▸ FRAGMENTO PROPORCIONADO:
========

Les deseo salud señores, que no les toque una de estas, porque la que se ganó el título de Dama de las Camelias soy yo, y pienso, por el bien de otros, quedarme con el título un buen tiempo.

viernes, 9 de noviembre de 2007

Las cosas que se comen las polillas



Hoy tuve que botar un par de zapatos, unas botas que había usado desde el 99, en tiempos en que entré a la Universidad. Sí pipol, Daria seguía en la tele, yo tenía un peinado de micrófono (nunca cortarse el pelo como niño cuando tienes churos, primera lección de mi mayoría de edad) y el Grunge daba sus últimos estertores. Mis queridas botas cafés que me acompañaron en lluvias, soles, anochecidas, amanecidas, relaciones y alejamientos.

No sé si les pasa a ustedes, pero yo soy una de esas a quienes les gusta guardar cosas como los cuervos. Guardo libros que la gente bota, fotografías, flores secas, todos los pares de lentes que he usado hasta el día de hoy, notitas que me pasaban en la U o en el colegio, los ensayos surrealistas de la carrera (incluso los que hacíamos en nuestros llamados "cuadernos de conversaciones" que fueron la matrix de mi época universitaria). Hasta guardo ceniza volcánica... No me digan que el Pichinchazo y el Reventador no fueron cosas para recordar.

No sé el por qué de mi obsesión, pero me agrada saber que esos pedazos de mi vida no van a estar botados por allí, siendo el cucayo de los bichos. Quiero saber que hay un registro, una cápsula del tiempo de quien fui. Las cosas nos sobreviven, son una marca indeleble de la existencia de uno.

Por supuesto, a veces me dan ganas de quedarme sin nada, de botar todo ese trasterío, todos esos libros, papeles, chucherías que van desde semillas de ecualipto recogidas en un paseo hasta un bloque del anterior pavimentado del parque de mi Universidad. Sí niños y niñas, cada uno de quienes hacíamos créditos-parque en ese tiempo nos llevamos uno. Sí, huímos hacia el horizonte, llevándonos cada uno una piedra de 15 por 20 más o menos y dos kilos de peso, en uno de esos extraños arranques de esa época. Niña rara.

Claro, el momento de arranque de locura (o cordura, ustedes eligen) pasa. Dejo de pensar en encender un fósforo, dejarlo en mi cuarto y esperar a que todo se vuelva polvo. Abandono estos momentos piromaníacos porque, de vez en cuando, me agarra el escapar al pasado a través de esas cosas, solo para cagarme de risa de lo que me pasó alguna vez, hecharme un llantito sobre lo que perdí, o para tener "en especies", el hecho de mi paso sobre esta tierra. Cosas para los que vengan después, o para la yo que se asome. Esa man quien podrá ver quien era, cuando yo era.

========

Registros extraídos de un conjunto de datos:

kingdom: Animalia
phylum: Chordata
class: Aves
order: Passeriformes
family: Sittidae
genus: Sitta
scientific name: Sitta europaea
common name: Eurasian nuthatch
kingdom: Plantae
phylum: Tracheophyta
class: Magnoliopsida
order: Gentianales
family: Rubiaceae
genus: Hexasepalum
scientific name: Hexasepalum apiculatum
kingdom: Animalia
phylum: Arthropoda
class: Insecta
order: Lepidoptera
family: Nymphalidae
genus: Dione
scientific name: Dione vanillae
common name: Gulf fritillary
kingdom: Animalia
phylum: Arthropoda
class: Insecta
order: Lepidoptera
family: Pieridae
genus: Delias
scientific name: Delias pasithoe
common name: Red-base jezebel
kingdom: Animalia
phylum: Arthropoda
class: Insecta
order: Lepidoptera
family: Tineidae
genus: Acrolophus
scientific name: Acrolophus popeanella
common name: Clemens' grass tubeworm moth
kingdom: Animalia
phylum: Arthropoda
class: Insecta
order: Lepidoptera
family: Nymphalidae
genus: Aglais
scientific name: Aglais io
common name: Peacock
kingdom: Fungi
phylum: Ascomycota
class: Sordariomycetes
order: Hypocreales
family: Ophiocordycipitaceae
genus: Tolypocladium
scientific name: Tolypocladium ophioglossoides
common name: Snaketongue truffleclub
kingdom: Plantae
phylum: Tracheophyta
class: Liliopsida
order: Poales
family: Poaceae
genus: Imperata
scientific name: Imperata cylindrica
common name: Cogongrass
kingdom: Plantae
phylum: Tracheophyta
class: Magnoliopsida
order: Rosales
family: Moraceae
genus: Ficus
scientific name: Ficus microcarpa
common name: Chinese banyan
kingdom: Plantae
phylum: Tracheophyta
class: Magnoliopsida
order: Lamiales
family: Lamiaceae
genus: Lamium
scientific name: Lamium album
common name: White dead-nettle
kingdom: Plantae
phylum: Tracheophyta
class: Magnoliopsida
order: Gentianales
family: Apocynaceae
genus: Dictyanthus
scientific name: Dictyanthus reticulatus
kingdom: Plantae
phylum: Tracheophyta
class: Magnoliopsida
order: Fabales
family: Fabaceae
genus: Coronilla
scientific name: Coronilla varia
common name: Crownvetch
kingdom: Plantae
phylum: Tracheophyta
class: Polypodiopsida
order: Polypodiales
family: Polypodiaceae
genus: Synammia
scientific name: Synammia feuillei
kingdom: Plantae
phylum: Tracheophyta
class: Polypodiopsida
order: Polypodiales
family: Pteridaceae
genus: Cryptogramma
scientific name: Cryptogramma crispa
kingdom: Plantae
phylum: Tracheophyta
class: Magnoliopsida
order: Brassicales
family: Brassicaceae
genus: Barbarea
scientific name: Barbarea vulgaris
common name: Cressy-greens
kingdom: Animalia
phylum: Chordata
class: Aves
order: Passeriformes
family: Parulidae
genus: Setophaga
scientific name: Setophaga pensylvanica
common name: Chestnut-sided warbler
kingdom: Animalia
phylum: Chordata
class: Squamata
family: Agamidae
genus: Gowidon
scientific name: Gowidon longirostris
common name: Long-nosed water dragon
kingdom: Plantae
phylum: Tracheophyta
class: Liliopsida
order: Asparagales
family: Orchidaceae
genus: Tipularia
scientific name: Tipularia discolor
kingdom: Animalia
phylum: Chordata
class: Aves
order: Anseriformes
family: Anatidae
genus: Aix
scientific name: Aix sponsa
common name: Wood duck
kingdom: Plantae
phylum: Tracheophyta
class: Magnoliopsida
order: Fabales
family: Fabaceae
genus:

========

▸ EJERCICIOS:
(A) ¿Puedes devolver del texto sobre los objetos guardados como recuerdo todo lo que va desde "Por supuesto, a" hasta "época. Niña rara.", copiado sin cambios?
(B) ¿Puedes retomar el texto sobre los objetos guardados como recuerdo y continuarlo a partir de su última oración?

▸ RESULTADOS ESPERADOS:
(A)
Por supuesto, a veces me dan ganas de quedarme sin nada, de botar todo ese trasterío, todos esos libros, papeles, chucherías que van desde semillas de ecualipto recogidas en un paseo hasta un bloque del anterior pavimentado del parque de mi Universidad. Sí niños y niñas, cada uno de quienes hacíamos créditos-parque en ese tiempo nos llevamos uno. Sí, huímos hacia el horizonte, llevándonos cada uno una piedra de 15 por 20 más o menos y dos kilos de peso, en uno de esos extraños arranques de esa época. Niña rara.

(B)
Me vienen a la mente las clases de literatura griega: Ulises (rey y héroe griego, mándibulas de acero, pecho dorado, virilidad invensible) quiere volver a Ítaca, su tierra natal, a su mujer (hermosa y fiel damita que espantaba a sus pretendientes con su manía textil y su llanto cronometrado a repetirse cada cinco minutos) y a su hijo (prácticamente parte del decorado de tan pocas líneas que tenía en la historia). En su regreso, el man cruza el mar topándose con cíclopes, lotófagos, monstruos marinos, sirenas, par de "mamis-coshitas" y un grupo de ineptos compañeros de viaje que no hacían más que perderse, morir por algún error estúpido y quejarse amargamente. Al tipo, al final, ya no le interesaba tanto la family o el poder. La cosa era volver a donde estaban sus recuerdos: a SU Ítaca (como en el poema de Kavafis). Bueno, mi Ítaca es un baúl viejo donde está toda mi vida en tereques.

Claro, tengo otras Ítacas: lugares, personas, ideas. Pero los lugares cambian, la gente huye y de lo que estoy segura es que tratar de recordar alguna cosa por terquedad es la mejor manera para olvidarla. Para eso está mi Ítaca portatil. Tal vez la olvide, me canse de ella, o la tenga que abandonar, pero, por el momento, es todo para mí, todo lo que necesito. Es un compendio de los pedazos de la persona que soy yo... ¿cómo podría dejar abandonadas esas partes invaluables de mí misma?.